By winning at the SAG Awards for an ensemble cast, the Tom McCarthy film about the reporters who documented molestation and cover-up in the Catholic Church didn’t become an Oscar favorite by any means — but it kept itself in the thick of a fiercely competitive race after winning most of the year’s critics’ awards but falling short in guild contests before SAG.
“Spotlight” lost last weekend’s all-important Producers Guild Award to “The Big Short,” making Adam McKay‘s seriocomic look at the financial crisis of 2008 as close to a frontrunner as this wide-open awards season has. “The Big Short” was considered the primary rival to “Spotlight” at SAG, and a win with the actors would have given it the strong aura of a winner.
Instead, SAG served as an important reminder that “Spotlight,” which is unlikely to win any individual acting awards, does have the support of actors, who make up the single largest branch of the Academy.
And it means that a wildly uncertain race could well remain that way right up to Oscar night.
The SAG ensemble award is not as reliable an Oscar predictor as the Producers Guild or Directors Guild Awards, with only 10 of the 20 ensemble winners going on to take the Best Picture Oscar. Last year’s winner, “Birdman,” was one of those 10, as were “Argo,” “The King’s Speech,” “Slumdog Millionaire” and “No Country for Old Men.” But other recent SAG winners include “American Hustle,” “The Help” and “Inglourious Basterds,” which lost to “12 Years a Slave,” “The Artist” and “The Hurt Locker,” respectively.
When it comes to the individual film races, all four strengthened the hopes of Oscar nominees, even if one of those nominees wasn’t even up for a SAG Award.
Best actor and actress candidates Leonardo DiCaprio and Brie Larson went into the evening as favorites for their grueling and intense performances in “The Revenant” and “Room,” respectively, and they came out with wins that only reinforced the sense that they have smooth paths to Oscar night.
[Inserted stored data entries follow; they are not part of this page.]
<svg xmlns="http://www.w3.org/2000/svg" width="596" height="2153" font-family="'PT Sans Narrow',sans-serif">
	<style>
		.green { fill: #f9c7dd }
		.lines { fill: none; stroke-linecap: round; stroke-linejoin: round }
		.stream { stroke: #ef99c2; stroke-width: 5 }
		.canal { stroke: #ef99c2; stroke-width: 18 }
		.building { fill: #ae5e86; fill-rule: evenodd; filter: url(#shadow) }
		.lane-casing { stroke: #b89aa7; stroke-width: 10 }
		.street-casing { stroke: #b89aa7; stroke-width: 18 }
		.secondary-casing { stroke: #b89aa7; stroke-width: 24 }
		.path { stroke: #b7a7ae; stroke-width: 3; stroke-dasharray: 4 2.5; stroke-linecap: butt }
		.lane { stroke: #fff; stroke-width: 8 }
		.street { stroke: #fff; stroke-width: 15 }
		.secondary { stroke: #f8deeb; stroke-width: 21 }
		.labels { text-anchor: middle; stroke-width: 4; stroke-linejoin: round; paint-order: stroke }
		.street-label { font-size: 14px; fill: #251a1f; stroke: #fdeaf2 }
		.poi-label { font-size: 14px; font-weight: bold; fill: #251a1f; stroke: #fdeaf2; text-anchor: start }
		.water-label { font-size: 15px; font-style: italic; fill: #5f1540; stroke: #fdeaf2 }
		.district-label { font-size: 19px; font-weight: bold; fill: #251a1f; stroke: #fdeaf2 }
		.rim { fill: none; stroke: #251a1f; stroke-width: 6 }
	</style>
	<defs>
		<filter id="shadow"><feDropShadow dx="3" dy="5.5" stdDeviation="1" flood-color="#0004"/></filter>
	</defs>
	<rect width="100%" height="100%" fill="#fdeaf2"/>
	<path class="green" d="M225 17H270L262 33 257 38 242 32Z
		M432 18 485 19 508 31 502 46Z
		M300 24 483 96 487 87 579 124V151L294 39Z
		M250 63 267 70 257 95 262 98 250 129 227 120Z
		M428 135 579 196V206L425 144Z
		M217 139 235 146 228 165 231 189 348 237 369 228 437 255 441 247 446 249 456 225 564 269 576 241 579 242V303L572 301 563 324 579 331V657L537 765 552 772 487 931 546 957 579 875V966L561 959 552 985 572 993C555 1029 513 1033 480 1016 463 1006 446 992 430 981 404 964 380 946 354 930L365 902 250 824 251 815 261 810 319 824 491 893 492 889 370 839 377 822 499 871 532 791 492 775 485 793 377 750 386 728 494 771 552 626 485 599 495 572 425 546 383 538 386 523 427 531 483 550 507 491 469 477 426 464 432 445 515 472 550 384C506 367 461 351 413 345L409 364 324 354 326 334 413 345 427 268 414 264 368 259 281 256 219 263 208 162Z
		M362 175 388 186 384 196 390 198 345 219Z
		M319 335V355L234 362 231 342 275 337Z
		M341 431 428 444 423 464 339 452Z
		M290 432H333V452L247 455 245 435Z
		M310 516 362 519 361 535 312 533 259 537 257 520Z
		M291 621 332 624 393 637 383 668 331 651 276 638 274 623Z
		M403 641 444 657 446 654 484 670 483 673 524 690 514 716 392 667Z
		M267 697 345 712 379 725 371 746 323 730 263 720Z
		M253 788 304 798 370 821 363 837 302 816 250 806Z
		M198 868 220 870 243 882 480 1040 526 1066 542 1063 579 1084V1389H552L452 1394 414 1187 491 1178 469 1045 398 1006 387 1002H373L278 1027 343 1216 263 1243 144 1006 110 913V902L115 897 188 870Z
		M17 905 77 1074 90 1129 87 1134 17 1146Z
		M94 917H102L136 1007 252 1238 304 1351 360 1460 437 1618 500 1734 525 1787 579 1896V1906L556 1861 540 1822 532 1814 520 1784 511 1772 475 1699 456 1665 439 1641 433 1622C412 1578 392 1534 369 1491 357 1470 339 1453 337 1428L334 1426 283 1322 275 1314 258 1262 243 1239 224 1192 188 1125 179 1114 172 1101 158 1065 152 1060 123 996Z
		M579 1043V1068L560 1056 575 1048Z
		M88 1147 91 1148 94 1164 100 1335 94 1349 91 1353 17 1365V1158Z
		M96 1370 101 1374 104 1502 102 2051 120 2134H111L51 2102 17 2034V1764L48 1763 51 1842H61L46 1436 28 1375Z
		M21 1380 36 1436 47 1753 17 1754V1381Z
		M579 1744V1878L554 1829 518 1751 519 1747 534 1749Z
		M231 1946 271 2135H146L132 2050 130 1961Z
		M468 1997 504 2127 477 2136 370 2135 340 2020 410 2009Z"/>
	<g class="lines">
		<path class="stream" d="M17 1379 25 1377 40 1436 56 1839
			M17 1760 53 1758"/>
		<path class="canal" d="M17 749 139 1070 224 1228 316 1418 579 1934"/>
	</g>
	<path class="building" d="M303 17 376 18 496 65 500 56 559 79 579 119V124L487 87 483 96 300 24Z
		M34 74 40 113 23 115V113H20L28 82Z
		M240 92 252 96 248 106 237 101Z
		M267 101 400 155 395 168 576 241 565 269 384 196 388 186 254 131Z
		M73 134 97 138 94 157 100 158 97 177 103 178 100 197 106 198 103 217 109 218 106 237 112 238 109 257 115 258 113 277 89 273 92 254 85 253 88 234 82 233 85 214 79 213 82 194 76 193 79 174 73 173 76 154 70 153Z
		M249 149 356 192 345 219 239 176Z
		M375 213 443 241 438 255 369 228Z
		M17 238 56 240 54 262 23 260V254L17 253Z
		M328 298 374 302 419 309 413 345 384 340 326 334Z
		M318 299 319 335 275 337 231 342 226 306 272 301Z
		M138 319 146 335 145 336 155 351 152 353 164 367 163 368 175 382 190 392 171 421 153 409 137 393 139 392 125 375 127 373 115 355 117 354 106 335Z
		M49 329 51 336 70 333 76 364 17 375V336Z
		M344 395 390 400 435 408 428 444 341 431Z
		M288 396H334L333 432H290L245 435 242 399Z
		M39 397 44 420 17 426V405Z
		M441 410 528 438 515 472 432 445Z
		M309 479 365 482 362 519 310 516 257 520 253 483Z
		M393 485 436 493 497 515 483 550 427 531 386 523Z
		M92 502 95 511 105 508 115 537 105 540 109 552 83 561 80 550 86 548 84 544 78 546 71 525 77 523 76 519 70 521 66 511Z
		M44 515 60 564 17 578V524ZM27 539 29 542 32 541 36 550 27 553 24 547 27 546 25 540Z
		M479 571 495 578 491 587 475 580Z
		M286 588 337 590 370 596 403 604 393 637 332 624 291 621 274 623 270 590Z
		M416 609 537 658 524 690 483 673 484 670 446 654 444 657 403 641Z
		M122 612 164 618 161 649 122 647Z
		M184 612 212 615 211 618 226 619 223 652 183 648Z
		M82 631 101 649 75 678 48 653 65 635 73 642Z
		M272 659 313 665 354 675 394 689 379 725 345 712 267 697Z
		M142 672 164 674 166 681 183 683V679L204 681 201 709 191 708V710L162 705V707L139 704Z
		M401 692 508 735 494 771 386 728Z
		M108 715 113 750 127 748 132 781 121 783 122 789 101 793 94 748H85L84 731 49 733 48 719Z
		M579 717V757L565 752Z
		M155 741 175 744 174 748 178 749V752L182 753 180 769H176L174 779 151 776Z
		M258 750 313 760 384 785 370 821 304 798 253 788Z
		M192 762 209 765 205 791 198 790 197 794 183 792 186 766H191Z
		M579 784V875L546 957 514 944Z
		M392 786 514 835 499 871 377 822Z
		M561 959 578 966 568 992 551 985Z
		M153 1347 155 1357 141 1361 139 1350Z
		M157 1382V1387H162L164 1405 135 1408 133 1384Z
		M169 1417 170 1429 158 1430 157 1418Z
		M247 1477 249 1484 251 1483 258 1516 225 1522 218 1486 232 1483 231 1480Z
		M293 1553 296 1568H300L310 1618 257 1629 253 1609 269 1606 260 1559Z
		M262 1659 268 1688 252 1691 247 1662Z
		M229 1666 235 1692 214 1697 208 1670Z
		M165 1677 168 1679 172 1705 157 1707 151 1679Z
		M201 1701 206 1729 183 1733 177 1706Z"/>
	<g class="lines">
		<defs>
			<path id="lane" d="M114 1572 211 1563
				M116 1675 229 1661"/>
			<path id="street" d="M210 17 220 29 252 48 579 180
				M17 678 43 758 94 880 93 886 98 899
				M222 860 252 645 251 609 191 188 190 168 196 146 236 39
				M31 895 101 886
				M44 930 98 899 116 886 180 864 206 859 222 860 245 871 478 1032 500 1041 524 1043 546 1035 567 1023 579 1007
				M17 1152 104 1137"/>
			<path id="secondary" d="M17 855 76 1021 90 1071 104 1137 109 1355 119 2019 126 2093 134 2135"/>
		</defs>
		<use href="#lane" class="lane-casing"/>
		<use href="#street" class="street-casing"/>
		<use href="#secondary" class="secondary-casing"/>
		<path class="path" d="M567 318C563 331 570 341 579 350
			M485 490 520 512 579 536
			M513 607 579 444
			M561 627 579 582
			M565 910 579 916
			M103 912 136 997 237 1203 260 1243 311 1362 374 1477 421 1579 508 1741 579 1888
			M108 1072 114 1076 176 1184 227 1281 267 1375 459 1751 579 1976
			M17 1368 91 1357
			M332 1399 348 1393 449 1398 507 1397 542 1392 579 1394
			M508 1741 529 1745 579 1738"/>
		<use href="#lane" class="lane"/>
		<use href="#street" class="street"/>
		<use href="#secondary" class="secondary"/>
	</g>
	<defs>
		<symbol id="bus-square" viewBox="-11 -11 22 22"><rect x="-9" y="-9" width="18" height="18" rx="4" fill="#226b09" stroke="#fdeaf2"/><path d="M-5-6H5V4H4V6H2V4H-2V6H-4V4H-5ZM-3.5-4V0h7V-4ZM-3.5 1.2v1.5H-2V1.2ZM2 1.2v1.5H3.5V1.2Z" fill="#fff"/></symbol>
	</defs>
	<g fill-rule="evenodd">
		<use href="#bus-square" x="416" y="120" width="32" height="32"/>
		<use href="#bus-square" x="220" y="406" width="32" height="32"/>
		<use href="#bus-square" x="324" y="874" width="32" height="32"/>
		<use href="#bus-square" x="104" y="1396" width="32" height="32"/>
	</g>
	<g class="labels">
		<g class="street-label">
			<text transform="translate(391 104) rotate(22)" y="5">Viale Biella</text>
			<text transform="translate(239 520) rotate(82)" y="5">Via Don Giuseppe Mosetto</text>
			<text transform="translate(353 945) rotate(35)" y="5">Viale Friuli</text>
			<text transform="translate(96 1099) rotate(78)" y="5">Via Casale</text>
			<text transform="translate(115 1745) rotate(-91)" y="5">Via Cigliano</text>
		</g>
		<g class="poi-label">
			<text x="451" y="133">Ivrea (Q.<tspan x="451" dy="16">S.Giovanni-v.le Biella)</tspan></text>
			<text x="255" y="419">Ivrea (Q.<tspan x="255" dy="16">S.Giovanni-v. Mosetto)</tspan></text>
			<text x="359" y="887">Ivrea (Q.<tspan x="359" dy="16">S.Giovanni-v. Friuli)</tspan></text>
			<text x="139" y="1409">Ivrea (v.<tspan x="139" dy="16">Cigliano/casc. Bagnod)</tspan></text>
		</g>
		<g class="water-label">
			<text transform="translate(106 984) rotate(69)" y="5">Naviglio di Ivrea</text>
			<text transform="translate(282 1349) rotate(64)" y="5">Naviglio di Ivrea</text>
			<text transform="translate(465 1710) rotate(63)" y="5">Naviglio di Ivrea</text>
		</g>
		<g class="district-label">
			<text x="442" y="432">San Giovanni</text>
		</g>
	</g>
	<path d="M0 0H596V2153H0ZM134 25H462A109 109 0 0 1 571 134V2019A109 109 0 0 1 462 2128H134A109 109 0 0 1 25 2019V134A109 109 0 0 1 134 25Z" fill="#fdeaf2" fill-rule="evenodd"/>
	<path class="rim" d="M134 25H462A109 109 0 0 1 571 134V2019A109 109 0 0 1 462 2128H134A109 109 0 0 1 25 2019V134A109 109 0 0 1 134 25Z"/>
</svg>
The supporting film awards, meanwhile, gave a boost to two more contenders. Alicia Vikander‘s win for supporting actress made her a little more of a favorite in what seemed to be the tightest of the acting races. And while the supporting actor category was missing the Oscar favorite, Sylvester Stallone for “Creed,” the SAG voters’ choice of non-Oscar nominee Idris Elba sent a message about diversity to the Academy without helping any of Stallone’s competitors; it was the ideal outcome for Team Rocky.
And it wasn’t just the film awards that sent that message; at the halfway point of the two-hour show, four of the six individual awards had gone to people of color, along with another award to the racially diverse cast of “Orange Is the New Black.” Of course, Viola Davis and Elba (who also won for “Luther”) had been honored by SAG voters in the past, and the award for drama-series ensemble went once again to the whitest possible show, “Downton Abbey.”
But that’s par for the course at SAG, which casts a wide net and has its own favorites. With more than 115,000 voters after merging with AFTRA, you could say it’s a diverse group – big enough to cast a spotlight on a few areas the Academy might have overlooked, and also to cast a spotlight on “Spotlight” at a time when the film needed it most.
With four weeks to go before the Oscars, it’s going to be a bumpy and fascinating ride.